**What this task involves:** Copy the records below verbatim, from the first line through the line containing "EGGS - YES.", inclusive, and output nothing else.

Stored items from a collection
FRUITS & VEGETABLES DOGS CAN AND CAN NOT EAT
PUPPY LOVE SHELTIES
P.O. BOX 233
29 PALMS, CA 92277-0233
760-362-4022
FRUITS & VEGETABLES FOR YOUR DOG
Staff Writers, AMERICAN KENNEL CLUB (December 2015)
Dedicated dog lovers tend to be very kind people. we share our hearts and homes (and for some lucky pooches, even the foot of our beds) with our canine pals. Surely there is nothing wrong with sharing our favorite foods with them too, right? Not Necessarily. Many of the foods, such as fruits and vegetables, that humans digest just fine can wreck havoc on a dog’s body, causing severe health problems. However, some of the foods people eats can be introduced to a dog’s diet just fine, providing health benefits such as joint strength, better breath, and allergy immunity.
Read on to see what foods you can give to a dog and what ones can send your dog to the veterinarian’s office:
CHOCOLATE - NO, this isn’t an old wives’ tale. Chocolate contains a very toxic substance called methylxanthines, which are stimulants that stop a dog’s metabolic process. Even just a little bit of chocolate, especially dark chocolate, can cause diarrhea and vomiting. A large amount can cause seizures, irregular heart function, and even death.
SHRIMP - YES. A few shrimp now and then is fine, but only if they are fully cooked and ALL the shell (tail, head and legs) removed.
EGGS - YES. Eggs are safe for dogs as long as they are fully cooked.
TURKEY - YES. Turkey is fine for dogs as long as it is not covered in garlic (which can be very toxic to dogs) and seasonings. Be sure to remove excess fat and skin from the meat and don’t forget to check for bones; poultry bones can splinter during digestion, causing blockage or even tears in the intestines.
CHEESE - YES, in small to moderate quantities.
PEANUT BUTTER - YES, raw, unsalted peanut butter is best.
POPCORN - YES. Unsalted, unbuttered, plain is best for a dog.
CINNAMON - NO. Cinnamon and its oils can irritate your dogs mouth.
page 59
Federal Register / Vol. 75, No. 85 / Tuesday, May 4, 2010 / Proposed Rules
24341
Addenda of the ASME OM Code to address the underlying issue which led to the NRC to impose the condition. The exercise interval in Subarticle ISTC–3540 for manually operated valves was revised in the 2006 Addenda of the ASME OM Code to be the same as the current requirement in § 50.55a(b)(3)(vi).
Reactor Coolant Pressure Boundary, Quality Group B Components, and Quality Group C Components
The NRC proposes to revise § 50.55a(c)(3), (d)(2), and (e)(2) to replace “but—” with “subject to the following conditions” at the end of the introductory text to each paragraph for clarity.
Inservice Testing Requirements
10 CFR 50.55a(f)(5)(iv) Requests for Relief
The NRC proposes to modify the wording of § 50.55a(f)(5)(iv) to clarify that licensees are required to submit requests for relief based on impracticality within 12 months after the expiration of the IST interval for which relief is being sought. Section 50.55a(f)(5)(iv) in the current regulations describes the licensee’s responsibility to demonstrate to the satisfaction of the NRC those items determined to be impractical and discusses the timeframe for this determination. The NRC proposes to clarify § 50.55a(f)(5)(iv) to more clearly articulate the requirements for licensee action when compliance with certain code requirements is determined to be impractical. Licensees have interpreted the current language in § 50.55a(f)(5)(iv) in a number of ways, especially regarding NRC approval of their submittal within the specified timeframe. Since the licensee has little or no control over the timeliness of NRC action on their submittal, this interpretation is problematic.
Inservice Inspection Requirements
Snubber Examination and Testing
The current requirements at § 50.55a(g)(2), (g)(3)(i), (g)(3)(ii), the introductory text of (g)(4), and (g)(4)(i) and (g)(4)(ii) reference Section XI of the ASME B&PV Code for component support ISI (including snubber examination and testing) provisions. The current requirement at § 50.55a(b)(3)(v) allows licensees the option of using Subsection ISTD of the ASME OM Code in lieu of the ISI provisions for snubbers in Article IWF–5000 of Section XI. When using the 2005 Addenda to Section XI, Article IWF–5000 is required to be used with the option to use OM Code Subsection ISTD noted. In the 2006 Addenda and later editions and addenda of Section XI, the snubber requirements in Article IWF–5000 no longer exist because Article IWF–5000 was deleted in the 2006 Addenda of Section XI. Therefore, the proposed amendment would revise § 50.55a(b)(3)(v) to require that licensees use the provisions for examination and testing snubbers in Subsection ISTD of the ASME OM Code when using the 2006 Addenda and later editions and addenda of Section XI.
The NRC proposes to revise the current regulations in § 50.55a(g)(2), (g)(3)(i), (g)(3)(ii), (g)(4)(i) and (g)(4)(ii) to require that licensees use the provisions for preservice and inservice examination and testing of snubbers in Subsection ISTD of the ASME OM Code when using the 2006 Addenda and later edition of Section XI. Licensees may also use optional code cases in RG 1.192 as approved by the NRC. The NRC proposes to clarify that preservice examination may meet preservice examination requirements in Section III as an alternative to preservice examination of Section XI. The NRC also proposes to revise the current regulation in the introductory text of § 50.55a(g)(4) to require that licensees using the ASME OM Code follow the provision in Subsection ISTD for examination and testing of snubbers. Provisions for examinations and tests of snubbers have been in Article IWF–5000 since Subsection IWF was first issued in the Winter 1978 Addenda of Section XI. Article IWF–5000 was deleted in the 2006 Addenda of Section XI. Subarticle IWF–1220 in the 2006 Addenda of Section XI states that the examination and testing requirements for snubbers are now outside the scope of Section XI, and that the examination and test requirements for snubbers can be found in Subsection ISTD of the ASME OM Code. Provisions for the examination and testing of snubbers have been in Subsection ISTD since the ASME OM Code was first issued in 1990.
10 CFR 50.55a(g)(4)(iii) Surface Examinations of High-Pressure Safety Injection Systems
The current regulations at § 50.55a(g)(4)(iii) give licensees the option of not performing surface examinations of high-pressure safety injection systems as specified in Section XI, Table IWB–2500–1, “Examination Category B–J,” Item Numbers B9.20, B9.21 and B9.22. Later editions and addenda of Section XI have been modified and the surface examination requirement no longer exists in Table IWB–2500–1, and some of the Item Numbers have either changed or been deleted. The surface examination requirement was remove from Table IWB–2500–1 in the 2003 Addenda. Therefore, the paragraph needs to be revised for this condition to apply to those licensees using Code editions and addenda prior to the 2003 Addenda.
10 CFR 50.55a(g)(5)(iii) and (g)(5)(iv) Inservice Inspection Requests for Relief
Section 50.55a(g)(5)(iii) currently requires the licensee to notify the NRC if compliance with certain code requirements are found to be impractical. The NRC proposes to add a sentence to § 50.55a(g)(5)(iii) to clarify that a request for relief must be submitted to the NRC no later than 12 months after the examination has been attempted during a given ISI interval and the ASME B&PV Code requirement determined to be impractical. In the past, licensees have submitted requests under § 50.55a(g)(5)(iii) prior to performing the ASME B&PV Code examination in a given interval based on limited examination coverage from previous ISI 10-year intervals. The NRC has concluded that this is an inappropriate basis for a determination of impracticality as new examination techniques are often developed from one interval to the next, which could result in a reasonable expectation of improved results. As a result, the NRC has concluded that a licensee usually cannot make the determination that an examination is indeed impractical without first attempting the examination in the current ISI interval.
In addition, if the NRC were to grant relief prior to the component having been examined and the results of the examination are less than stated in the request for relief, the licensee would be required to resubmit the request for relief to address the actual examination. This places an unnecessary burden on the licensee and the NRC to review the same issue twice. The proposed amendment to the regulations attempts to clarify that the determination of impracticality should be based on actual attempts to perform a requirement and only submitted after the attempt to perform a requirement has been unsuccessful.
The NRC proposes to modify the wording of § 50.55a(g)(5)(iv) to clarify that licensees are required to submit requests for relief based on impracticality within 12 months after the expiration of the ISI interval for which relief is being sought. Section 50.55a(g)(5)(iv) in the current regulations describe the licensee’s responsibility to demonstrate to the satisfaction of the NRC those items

**Result below:**
FRUITS & VEGETABLES DOGS CAN AND CAN NOT EAT
PUPPY LOVE SHELTIES
P.O. BOX 233
29 PALMS, CA 92277-0233
760-362-4022
FRUITS & VEGETABLES FOR YOUR DOG
Staff Writers, AMERICAN KENNEL CLUB (December 2015)
Dedicated dog lovers tend to be very kind people. we share our hearts and homes (and for some lucky pooches, even the foot of our beds) with our canine pals. Surely there is nothing wrong with sharing our favorite foods with them too, right? Not Necessarily. Many of the foods, such as fruits and vegetables, that humans digest just fine can wreck havoc on a dog’s body, causing severe health problems. However, some of the foods people eats can be introduced to a dog’s diet just fine, providing health benefits such as joint strength, better breath, and allergy immunity.
Read on to see what foods you can give to a dog and what ones can send your dog to the veterinarian’s office:
CHOCOLATE - NO, this isn’t an old wives’ tale. Chocolate contains a very toxic substance called methylxanthines, which are stimulants that stop a dog’s metabolic process. Even just a little bit of chocolate, especially dark chocolate, can cause diarrhea and vomiting. A large amount can cause seizures, irregular heart function, and even death.
SHRIMP - YES. A few shrimp now and then is fine, but only if they are fully cooked and ALL the shell (tail, head and legs) removed.
EGGS - YES. Eggs are safe for dogs as long as they are fully cooked.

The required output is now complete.